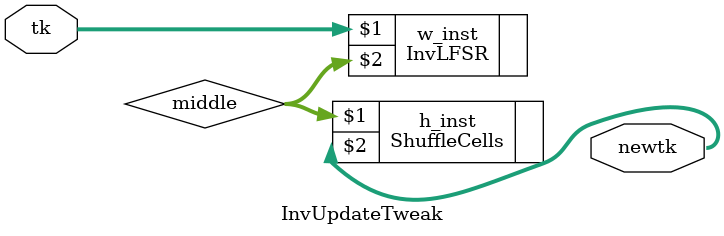
<source format=v>

module UpdateTweak
    (
        input wire [63:0] tk,
        output wire [63:0] newtk
    );
    wire [63:0] middle;
    ShuffleCellsTweak h_inst(tk, middle);
    LFSR  w_inst(middle, newtk);
endmodule

module InvUpdateTweak
    (
        input wire [63:0] tk,
        output wire [63:0] newtk
    );

        wire [63:0] middle;
        InvLFSR  w_inst(tk, middle);
        ShuffleCells  h_inst(middle, newtk);
endmodule
</source>
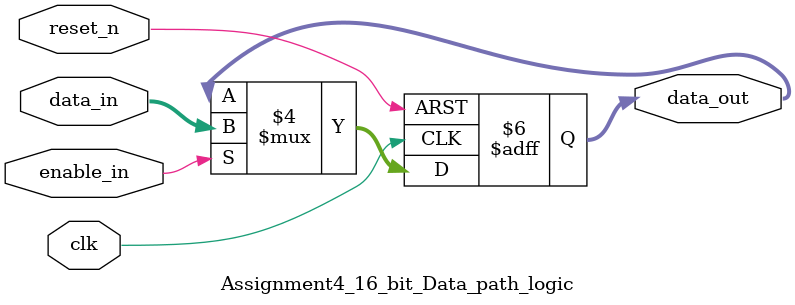
<source format=v>
`timescale 1ns / 1ps


//this is the data path logic


module Assignment4_16_bit_Data_path_logic(
            input [15:0] data_in,
            input clk ,reset_n,
            input enable_in,
            output reg [15:0] data_out
    );

// its a data path logic  if sequence 1010 is detected enable _signal gets high and output is input
// else output is previous data    
always @(posedge clk or negedge reset_n)
begin
    if(!reset_n) 
        data_out <= 16'b0;
    else if (enable_in)
        data_out <= data_in;
    else
        data_out <= data_out;
end
endmodule
</source>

Work order:
Everything in the records above should be printed exactly, apart from the pictures.

Answer section:
<source format=v>

module UpdateTweak
    (
        input wire [63:0] tk,
        output wire [63:0] newtk
    );
    wire [63:0] middle;
    ShuffleCellsTweak h_inst(tk, middle);
    LFSR  w_inst(middle, newtk);
endmodule

module InvUpdateTweak
    (
        input wire [63:0] tk,
        output wire [63:0] newtk
    );

        wire [63:0] middle;
        InvLFSR  w_inst(tk, middle);
        ShuffleCells  h_inst(middle, newtk);
endmodule
</source>
<source format=v>
`timescale 1ns / 1ps


//this is the data path logic


module Assignment4_16_bit_Data_path_logic(
            input [15:0] data_in,
            input clk ,reset_n,
            input enable_in,
            output reg [15:0] data_out
    );

// its a data path logic  if sequence 1010 is detected enable _signal gets high and output is input
// else output is previous data    
always @(posedge clk or negedge reset_n)
begin
    if(!reset_n) 
        data_out <= 16'b0;
    else if (enable_in)
        data_out <= data_in;
    else
        data_out <= data_out;
end
endmodule
</source>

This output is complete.